═══ 原始条目
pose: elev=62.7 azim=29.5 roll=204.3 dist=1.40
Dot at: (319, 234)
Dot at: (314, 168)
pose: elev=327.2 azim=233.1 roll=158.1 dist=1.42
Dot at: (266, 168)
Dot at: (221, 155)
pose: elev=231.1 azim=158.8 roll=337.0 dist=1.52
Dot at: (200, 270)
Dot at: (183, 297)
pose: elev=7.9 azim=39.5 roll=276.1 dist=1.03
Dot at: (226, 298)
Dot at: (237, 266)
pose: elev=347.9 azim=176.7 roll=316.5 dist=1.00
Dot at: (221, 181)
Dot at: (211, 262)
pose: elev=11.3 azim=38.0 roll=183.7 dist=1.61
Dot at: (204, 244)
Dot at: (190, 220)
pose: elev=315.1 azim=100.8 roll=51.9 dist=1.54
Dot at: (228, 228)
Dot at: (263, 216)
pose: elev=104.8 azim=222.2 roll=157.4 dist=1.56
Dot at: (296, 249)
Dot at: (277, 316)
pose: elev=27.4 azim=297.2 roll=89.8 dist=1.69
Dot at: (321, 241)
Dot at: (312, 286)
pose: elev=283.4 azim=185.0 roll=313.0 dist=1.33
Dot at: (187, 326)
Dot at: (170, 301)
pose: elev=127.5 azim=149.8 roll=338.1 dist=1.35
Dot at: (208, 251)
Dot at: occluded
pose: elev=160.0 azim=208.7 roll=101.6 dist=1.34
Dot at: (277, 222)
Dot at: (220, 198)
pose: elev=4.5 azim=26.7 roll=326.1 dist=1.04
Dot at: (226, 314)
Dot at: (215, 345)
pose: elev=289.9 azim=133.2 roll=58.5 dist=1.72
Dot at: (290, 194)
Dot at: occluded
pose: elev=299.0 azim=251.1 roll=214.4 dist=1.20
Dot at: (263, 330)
══════
- 任务要求 -
将上面全部条目重写一遍，把其中的“pose”改成“view”，其余内容一律不变。

- 参考解答 -
view: elev=62.7 azim=29.5 roll=204.3 dist=1.40
Dot at: (319, 234)
Dot at: (314, 168)
view: elev=327.2 azim=233.1 roll=158.1 dist=1.42
Dot at: (266, 168)
Dot at: (221, 155)
view: elev=231.1 azim=158.8 roll=337.0 dist=1.52
Dot at: (200, 270)
Dot at: (183, 297)
view: elev=7.9 azim=39.5 roll=276.1 dist=1.03
Dot at: (226, 298)
Dot at: (237, 266)
view: elev=347.9 azim=176.7 roll=316.5 dist=1.00
Dot at: (221, 181)
Dot at: (211, 262)
view: elev=11.3 azim=38.0 roll=183.7 dist=1.61
Dot at: (204, 244)
Dot at: (190, 220)
view: elev=315.1 azim=100.8 roll=51.9 dist=1.54
Dot at: (228, 228)
Dot at: (263, 216)
view: elev=104.8 azim=222.2 roll=157.4 dist=1.56
Dot at: (296, 249)
Dot at: (277, 316)
view: elev=27.4 azim=297.2 roll=89.8 dist=1.69
Dot at: (321, 241)
Dot at: (312, 286)
view: elev=283.4 azim=185.0 roll=313.0 dist=1.33
Dot at: (187, 326)
Dot at: (170, 301)
view: elev=127.5 azim=149.8 roll=338.1 dist=1.35
Dot at: (208, 251)
Dot at: occluded
view: elev=160.0 azim=208.7 roll=101.6 dist=1.34
Dot at: (277, 222)
Dot at: (220, 198)
view: elev=4.5 azim=26.7 roll=326.1 dist=1.04
Dot at: (226, 314)
Dot at: (215, 345)
view: elev=289.9 azim=133.2 roll=58.5 dist=1.72
Dot at: (290, 194)
Dot at: occluded
view: elev=299.0 azim=251.1 roll=214.4 dist=1.20
Dot at: (263, 330)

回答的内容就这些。